The Tradition

‘When you go into the dark and this becomes total, the darkness soon turns into light.’ – from The Tao

yinyang“[Many] spiritual traditions have used darkness techniques in the pursuit of enlightenment. In Europe, the dark room often appeared in underground form as a network of tunnels, in Egypt as the Pyramids, in Rome as the catacombs, and by the Essenes, near the Dead Sea in Israel, as caves. In the Taoist tradition caves have been used throughout the ages for higher level practices. In the Tao, the cave, the Immortal Mountain, the Wu San, represents the Perfect Inner Alchemy Chamber. Meditating and fasting in the cave is the final journey of spiritual work. The caves are the Earth Mother and its energy lines. Like the hollowing bones, caves contain the earliest information of life stored inside the Earth. Caves contain the vital essence of the Earth Power.
In the Darkness, our mind and soul begin to wander freely in the vast realms of psychic and spiritual experience. When you enter this primordial state you are reunited with the true Self and Divinity within. You literally ‘conduct’ the universal energy. You may see into the past and future, understand the true meaning of existence, and begin to understand the order of things. You return to the womb, the cocoon of our material structure and Nature’s original Darkness. […]
Eventually, we awaken within ourselves the awareness of the Source, the spirit, the soul. We descend into the void, into the darkness of deep, inner space.”
From: Chia, M., Darkness Technology
 
SriYantraIn India, the retreats in darkness are usually called Kaya Kalpa Retreats. The term kalpa means “ageless” or “immortal” while kaya means “body”. Thus Kaya Kalpa is an ayurvedic treatments for rejuvenating the body calling for seclusion in darkness, meditation, along with the application of various herbal concoctions. It is even seen as a form of Yoga and ayurvedic medicine that was developed in southern India at about the same time Hatha Yoga was born.
Kaya Kalpa has the following main objectives:
  • Revealing the Supreme Self / Ultimate Reality
  • Slowing down the aging process
  • Maintaining excellent physical health and youthful vitality
  • Delaying physical death until one achieves jivamukta (spiritual liberation from the effects of karma)

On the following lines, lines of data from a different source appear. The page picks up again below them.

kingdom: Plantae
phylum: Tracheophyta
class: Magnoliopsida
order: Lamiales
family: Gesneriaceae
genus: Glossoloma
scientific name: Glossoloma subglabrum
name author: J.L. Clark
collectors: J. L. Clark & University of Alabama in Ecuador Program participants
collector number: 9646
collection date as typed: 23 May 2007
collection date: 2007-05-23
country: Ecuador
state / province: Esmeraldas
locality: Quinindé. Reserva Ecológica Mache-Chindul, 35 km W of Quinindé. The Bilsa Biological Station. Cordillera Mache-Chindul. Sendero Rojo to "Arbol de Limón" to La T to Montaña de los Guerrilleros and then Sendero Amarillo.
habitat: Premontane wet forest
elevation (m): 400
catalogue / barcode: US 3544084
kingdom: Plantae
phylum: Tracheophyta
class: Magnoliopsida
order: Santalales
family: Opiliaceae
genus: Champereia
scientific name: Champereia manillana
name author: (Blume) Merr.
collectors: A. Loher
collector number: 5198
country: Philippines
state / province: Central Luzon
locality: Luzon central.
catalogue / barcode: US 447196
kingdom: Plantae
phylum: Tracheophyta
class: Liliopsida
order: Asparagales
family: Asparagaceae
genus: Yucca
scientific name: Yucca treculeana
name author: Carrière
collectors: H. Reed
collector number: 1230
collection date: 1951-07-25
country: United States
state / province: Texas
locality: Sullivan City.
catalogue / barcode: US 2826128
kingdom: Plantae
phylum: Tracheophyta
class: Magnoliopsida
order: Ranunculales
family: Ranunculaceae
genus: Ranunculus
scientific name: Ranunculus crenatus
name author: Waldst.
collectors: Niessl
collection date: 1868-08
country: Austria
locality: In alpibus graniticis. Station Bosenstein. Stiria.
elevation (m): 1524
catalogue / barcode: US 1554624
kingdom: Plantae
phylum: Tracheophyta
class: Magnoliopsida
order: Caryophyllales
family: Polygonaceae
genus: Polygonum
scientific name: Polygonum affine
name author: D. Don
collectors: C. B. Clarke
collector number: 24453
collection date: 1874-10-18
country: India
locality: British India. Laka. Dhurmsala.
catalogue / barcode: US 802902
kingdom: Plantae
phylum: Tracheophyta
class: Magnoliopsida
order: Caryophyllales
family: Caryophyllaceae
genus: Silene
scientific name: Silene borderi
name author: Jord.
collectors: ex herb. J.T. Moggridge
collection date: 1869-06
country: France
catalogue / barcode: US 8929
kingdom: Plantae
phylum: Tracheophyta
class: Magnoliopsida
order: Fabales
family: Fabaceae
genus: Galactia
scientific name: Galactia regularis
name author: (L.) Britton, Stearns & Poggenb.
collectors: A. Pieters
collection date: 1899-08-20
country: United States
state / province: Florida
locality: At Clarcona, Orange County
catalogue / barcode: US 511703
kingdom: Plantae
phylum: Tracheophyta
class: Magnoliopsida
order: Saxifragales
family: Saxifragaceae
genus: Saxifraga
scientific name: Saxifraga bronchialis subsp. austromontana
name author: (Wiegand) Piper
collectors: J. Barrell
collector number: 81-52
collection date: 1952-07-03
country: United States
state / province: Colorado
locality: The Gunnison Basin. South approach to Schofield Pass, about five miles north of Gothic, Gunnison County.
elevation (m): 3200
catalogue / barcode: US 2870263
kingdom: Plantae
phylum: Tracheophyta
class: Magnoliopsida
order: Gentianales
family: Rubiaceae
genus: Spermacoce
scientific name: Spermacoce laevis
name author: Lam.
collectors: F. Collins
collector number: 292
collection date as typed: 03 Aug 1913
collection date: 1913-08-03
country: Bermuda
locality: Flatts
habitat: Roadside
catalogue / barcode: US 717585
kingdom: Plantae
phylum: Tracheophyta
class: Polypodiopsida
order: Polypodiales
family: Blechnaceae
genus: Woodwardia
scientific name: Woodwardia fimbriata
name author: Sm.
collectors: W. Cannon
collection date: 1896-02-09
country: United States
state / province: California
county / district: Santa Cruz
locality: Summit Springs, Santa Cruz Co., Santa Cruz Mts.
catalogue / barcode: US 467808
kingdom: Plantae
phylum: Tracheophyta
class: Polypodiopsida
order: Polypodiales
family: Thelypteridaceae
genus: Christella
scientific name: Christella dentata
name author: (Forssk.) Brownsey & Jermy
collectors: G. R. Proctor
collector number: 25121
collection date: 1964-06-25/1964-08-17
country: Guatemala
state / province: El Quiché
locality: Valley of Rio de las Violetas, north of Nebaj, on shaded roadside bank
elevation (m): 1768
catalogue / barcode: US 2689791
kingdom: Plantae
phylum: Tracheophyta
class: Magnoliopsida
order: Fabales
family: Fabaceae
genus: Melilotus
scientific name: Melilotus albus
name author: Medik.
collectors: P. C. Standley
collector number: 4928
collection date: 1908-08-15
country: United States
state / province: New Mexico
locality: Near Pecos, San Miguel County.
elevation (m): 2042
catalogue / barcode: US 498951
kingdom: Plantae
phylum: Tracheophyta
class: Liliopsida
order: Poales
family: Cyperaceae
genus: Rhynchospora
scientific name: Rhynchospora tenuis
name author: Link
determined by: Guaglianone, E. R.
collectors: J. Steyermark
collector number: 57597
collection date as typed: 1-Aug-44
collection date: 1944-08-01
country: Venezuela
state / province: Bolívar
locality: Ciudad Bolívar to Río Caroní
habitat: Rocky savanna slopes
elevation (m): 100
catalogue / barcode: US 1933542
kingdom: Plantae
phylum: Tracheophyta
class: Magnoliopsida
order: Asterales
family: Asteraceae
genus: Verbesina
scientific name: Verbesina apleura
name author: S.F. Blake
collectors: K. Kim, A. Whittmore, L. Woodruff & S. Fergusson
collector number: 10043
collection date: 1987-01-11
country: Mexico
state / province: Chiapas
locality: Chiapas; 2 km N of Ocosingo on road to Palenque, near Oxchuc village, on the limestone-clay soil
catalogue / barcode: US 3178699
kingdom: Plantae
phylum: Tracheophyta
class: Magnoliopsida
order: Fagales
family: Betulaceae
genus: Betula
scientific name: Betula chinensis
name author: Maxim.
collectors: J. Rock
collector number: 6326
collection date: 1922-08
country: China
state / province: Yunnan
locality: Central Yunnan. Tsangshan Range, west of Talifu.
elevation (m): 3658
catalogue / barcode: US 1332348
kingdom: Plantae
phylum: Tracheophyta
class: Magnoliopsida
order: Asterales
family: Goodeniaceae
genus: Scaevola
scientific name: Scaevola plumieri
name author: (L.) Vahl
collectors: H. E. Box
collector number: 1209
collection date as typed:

In India and China, as in the book of Genesis, the first work of Creation was the separation of light and darkness which were interfused in the beginning. A “return to the beginning of things” might therefore find expression in the resolution of this duality and the recreation of primordial unity where the rational mind dissolves.

 

Retreating into darkness was also practiced in the Dzogchen lineage of Tibetan Buddhism which recommended a period of 49 days.
There are historians who suggest that ancient Egyptians and Mayans practiced a form of the Dark Retreat as well, traditionally lasting ten days. Holy men would enter into the center of their respective pyramids, completely removed from light and sound.